Sometimes laundry is my excuse to sit on my bed and catch up on YouTube while I put it all away.
And that’s ok, too.

Your brain is going to struggle. That doesn’t make you a bad mom or a horrible homemaker. It makes you human.

Beating yourself up because you’re struggling is like slashing all of your tires because you got one flat. It makes the whole situation unnecessarily worse.

So pick just one thing and start there. Don’t overthink it. You don’t have to do everything at once to be worthy.

Just one thing is more than enough.

Then when you do that one thing, celebrate yourself.

That may be really difficult for you. Heck, it may be physically painful because your brain believes so deeply that it’s worthless.

But at the very least, acknowledge what you did. Even if it’s not perfect, even if you did the dishes and the sink is full again, even if you did the laundry and the dog peed on it.

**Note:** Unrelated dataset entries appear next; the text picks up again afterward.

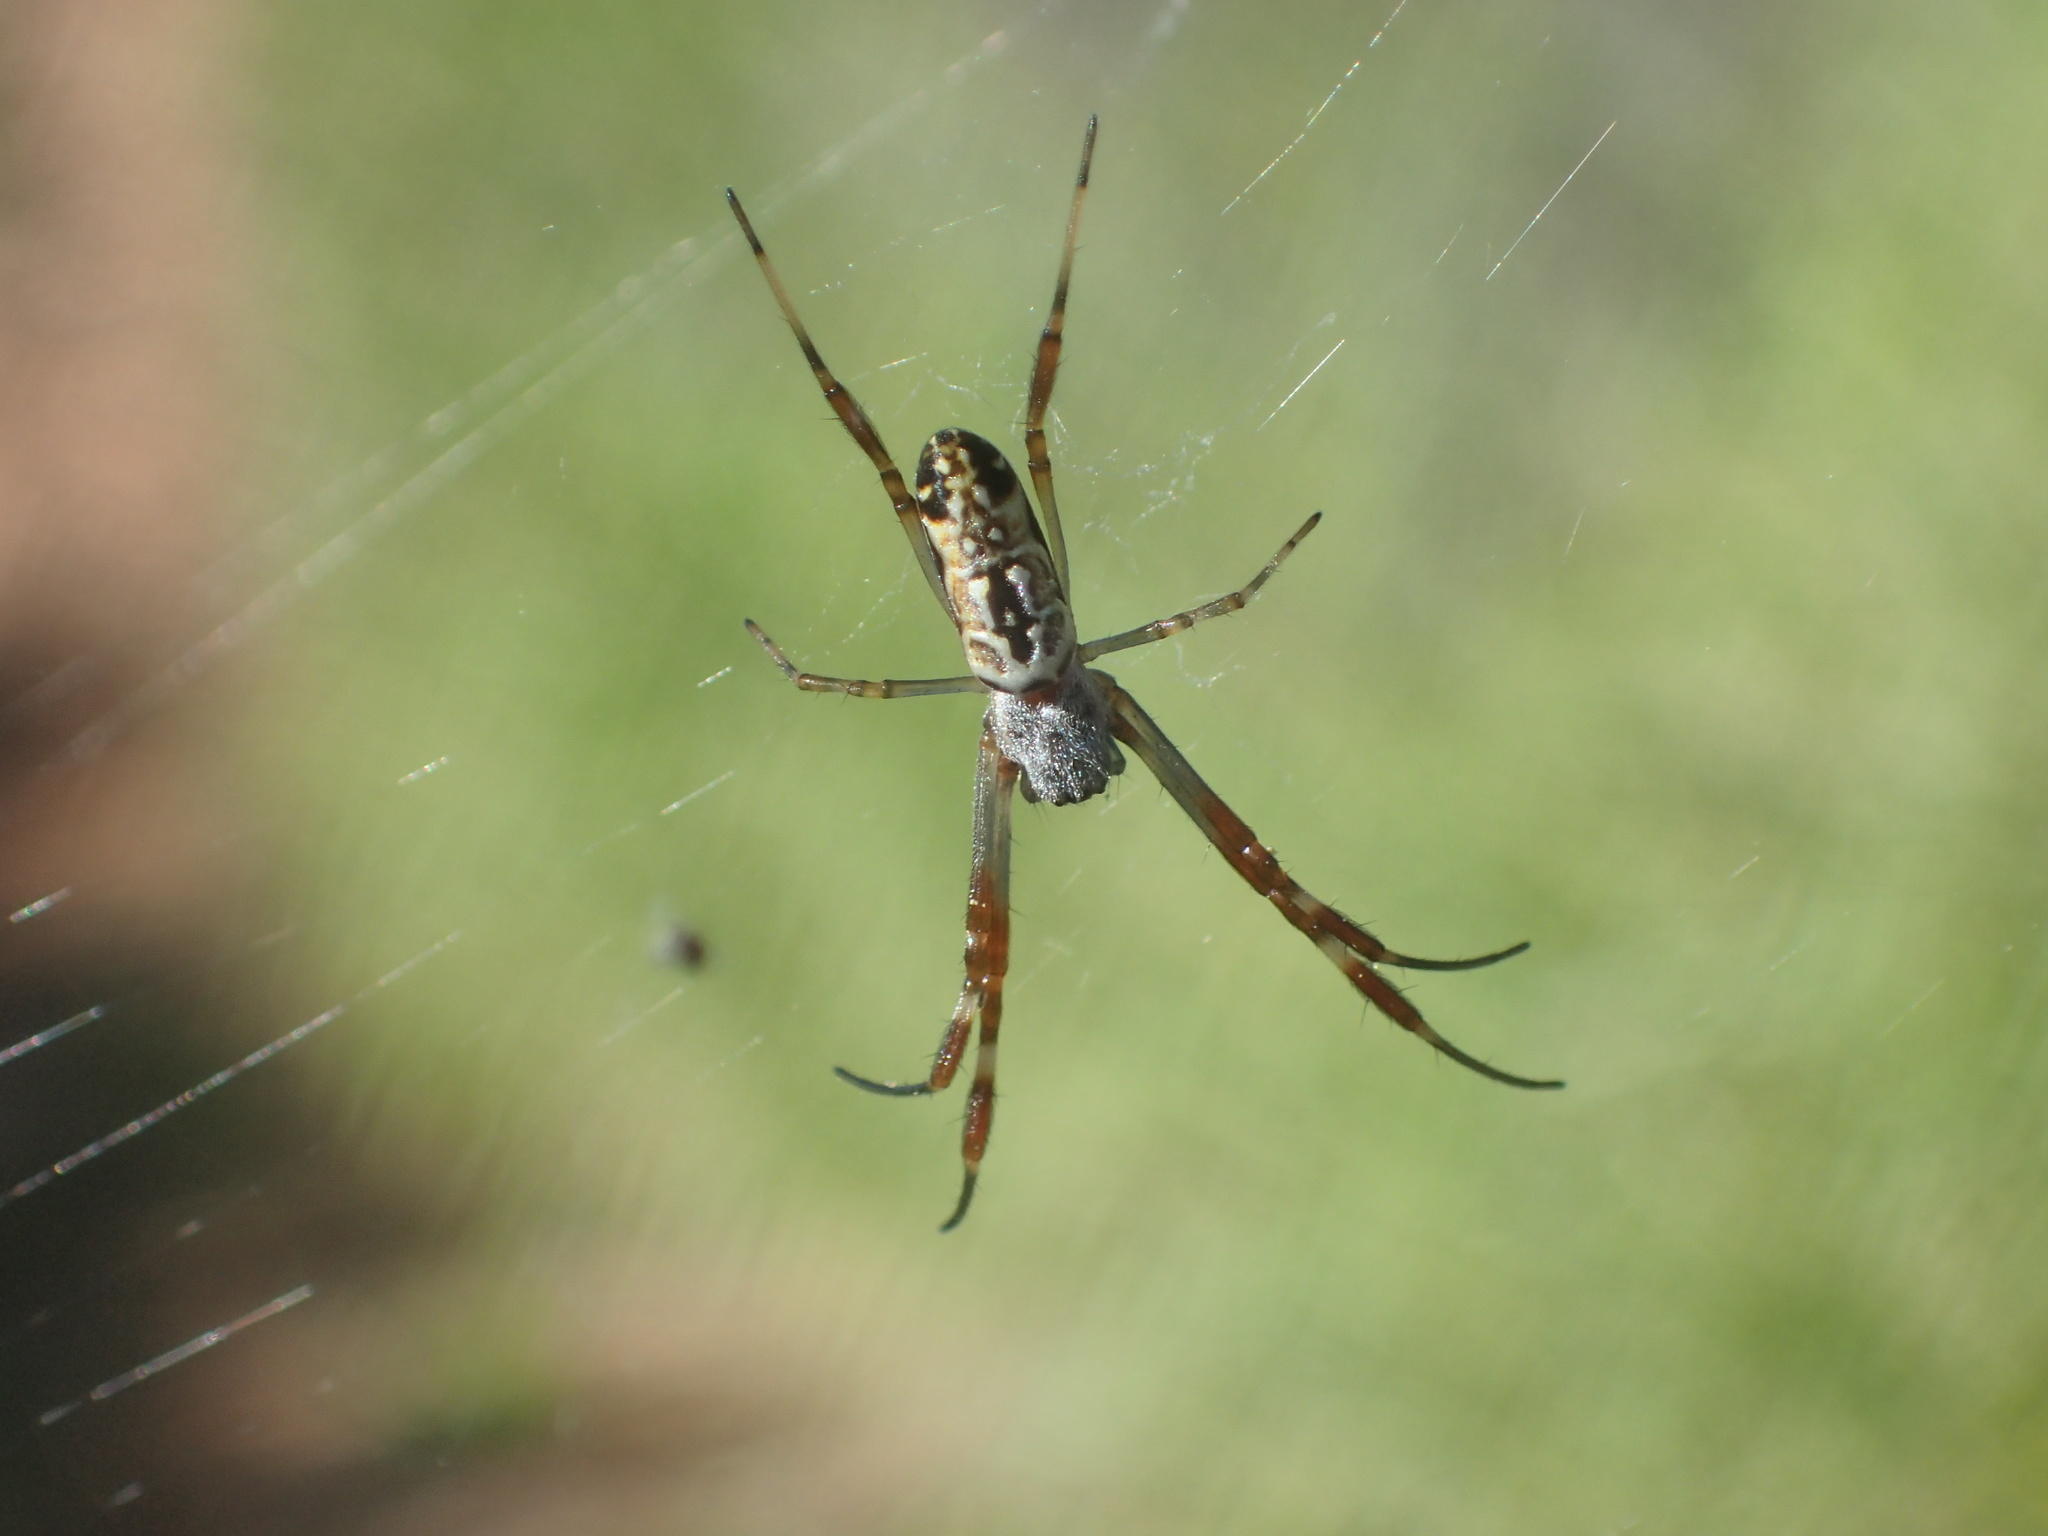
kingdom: Animalia
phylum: Arthropoda
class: Arachnida
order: Araneae
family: Araneidae
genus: Trichonephila
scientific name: Trichonephila edulis
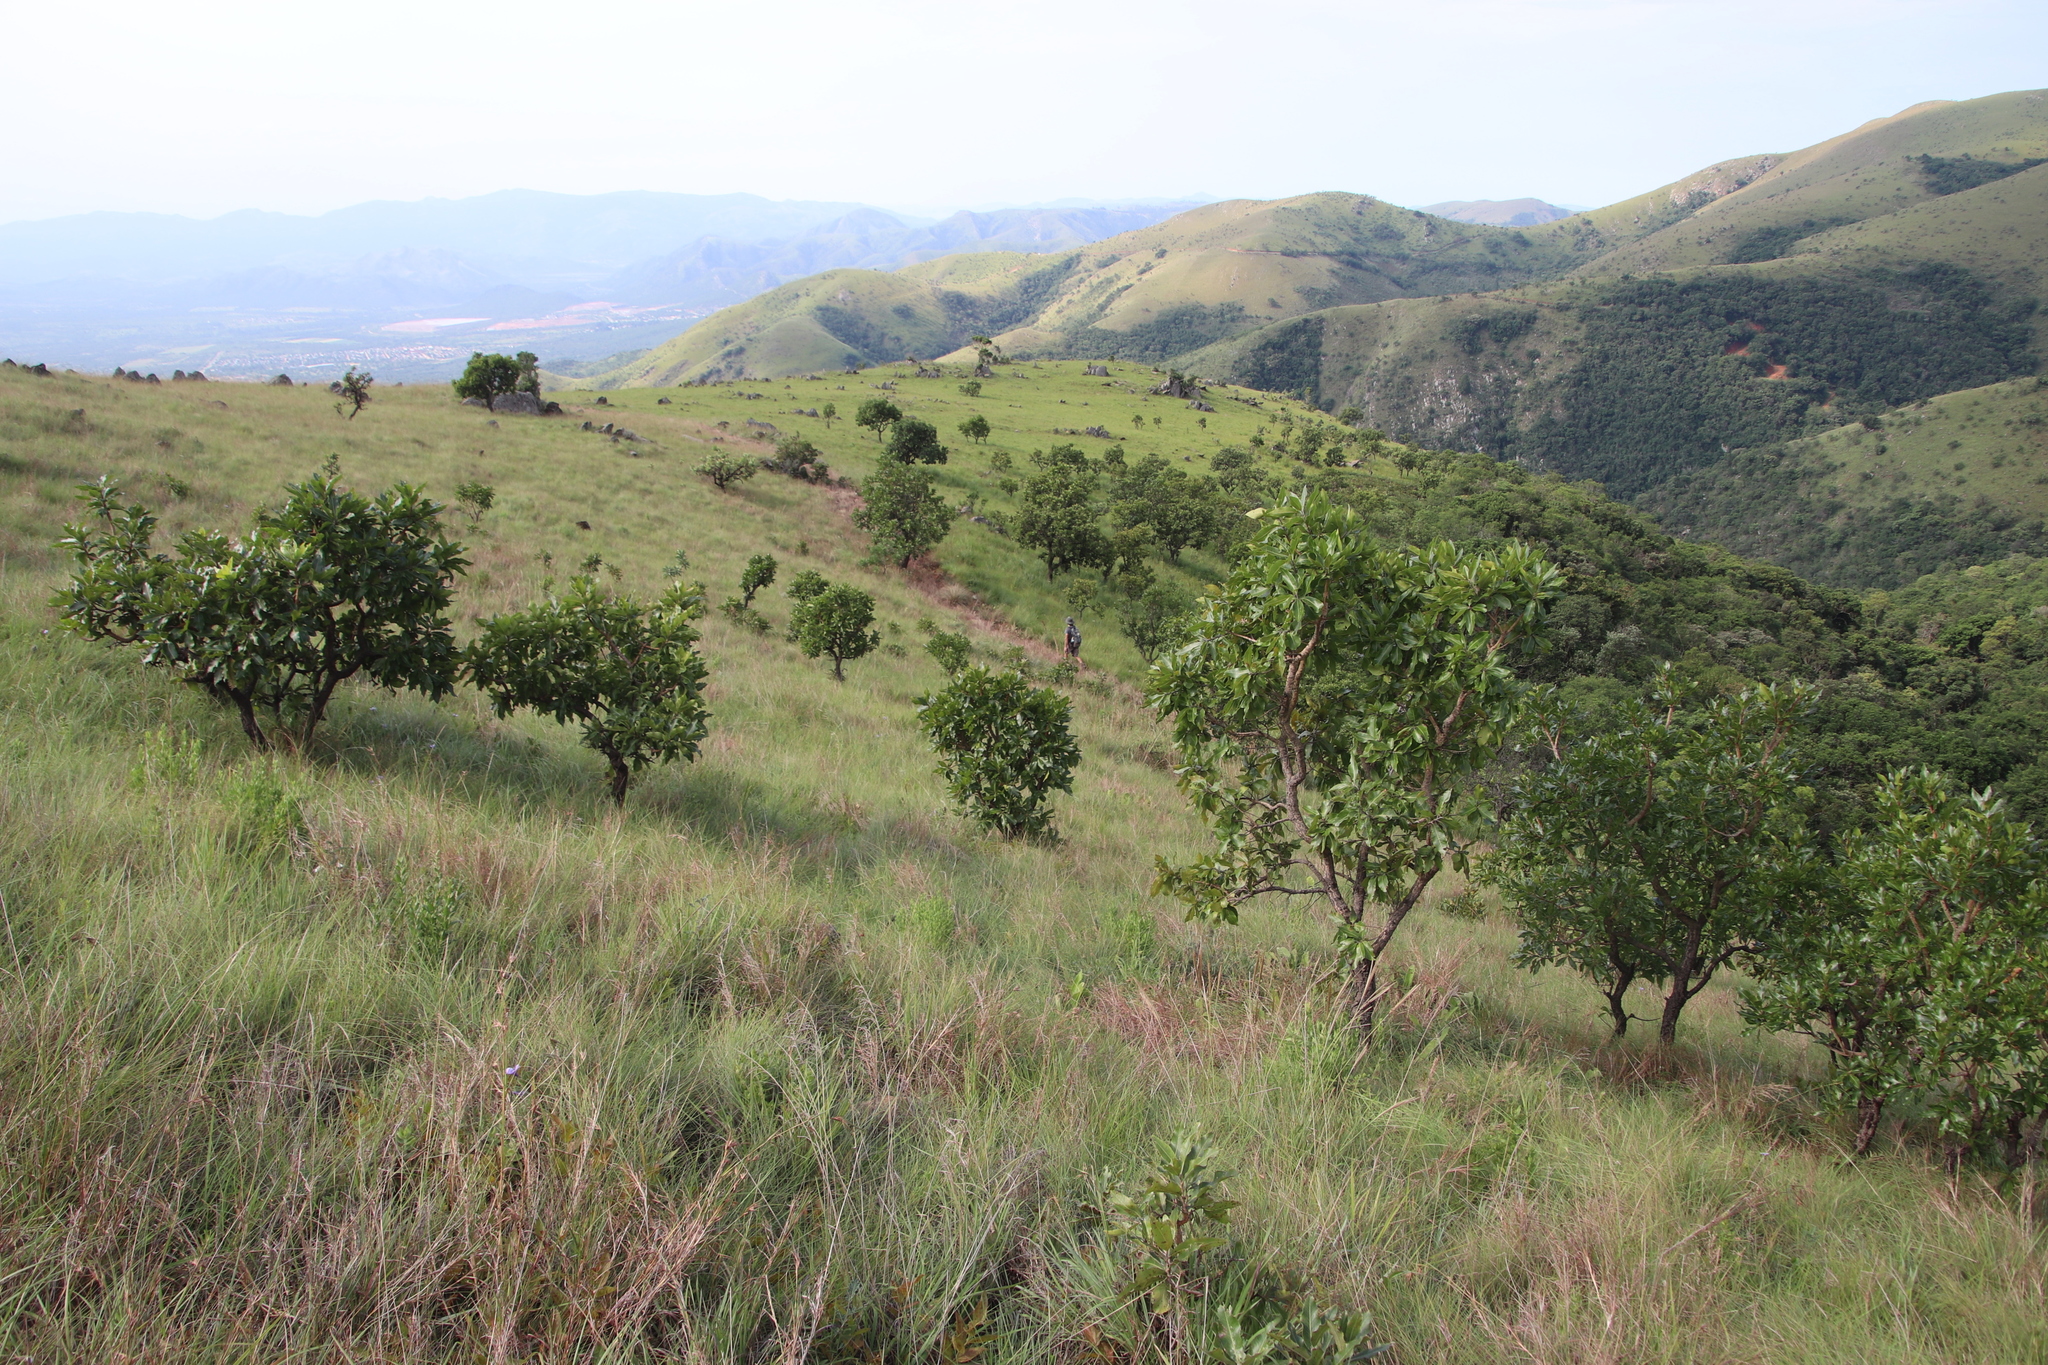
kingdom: Plantae
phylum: Tracheophyta
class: Magnoliopsida
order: Proteales
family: Proteaceae
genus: Faurea
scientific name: Faurea rochetiana
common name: Broad-leaved beech
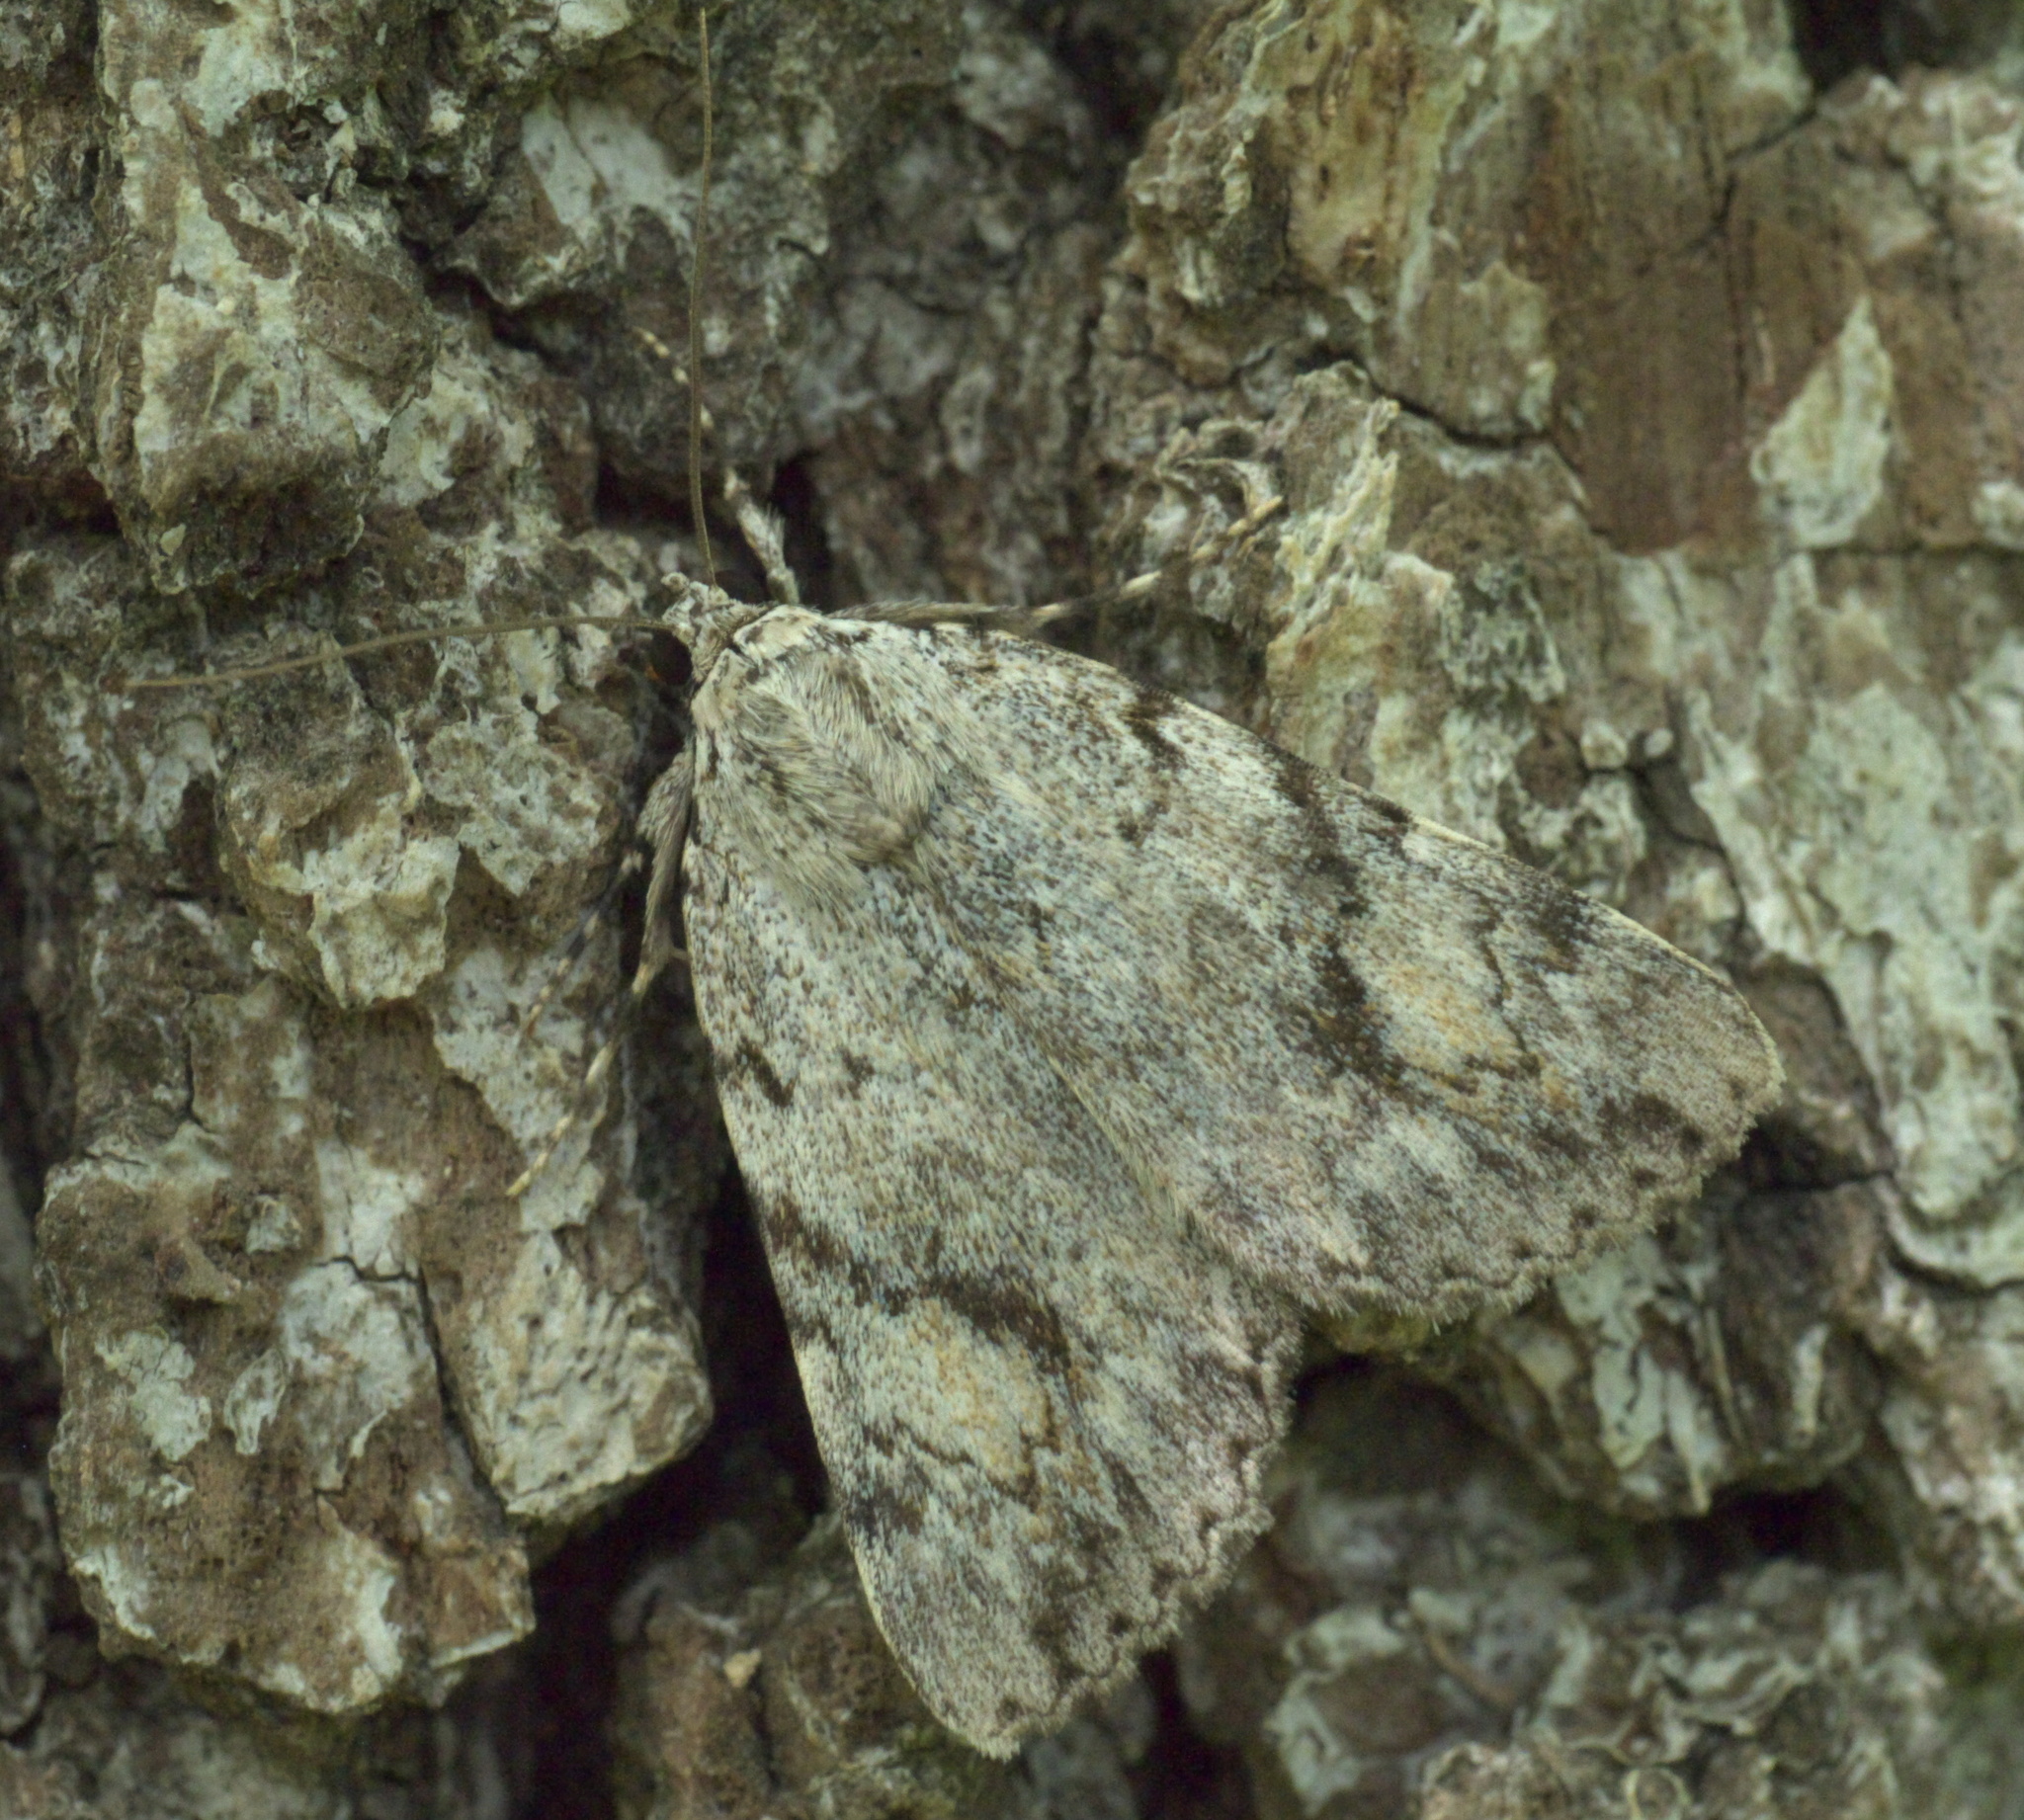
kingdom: Animalia
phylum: Arthropoda
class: Insecta
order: Lepidoptera
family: Erebidae
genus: Catocala
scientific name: Catocala amica
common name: Girlfriend underwing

You did it and that’s what matters.

Just look around and pick one thing. Don’t get overwhelmed – it doesn’t matter what you pick. There’s no right or wrong.

Pick something.

Then maybe next week, pick one more thing.

And maybe you continue this so that by next month, you’re working on 4 things pretty consistently.

This needs to be talked about far more than anyone will admit.

It’s so incredibly important.

If this resonated with you, please know that you’re not alone and you’re NOT a bad mom.

You’re a great mom doing the best she can. You’ve got this.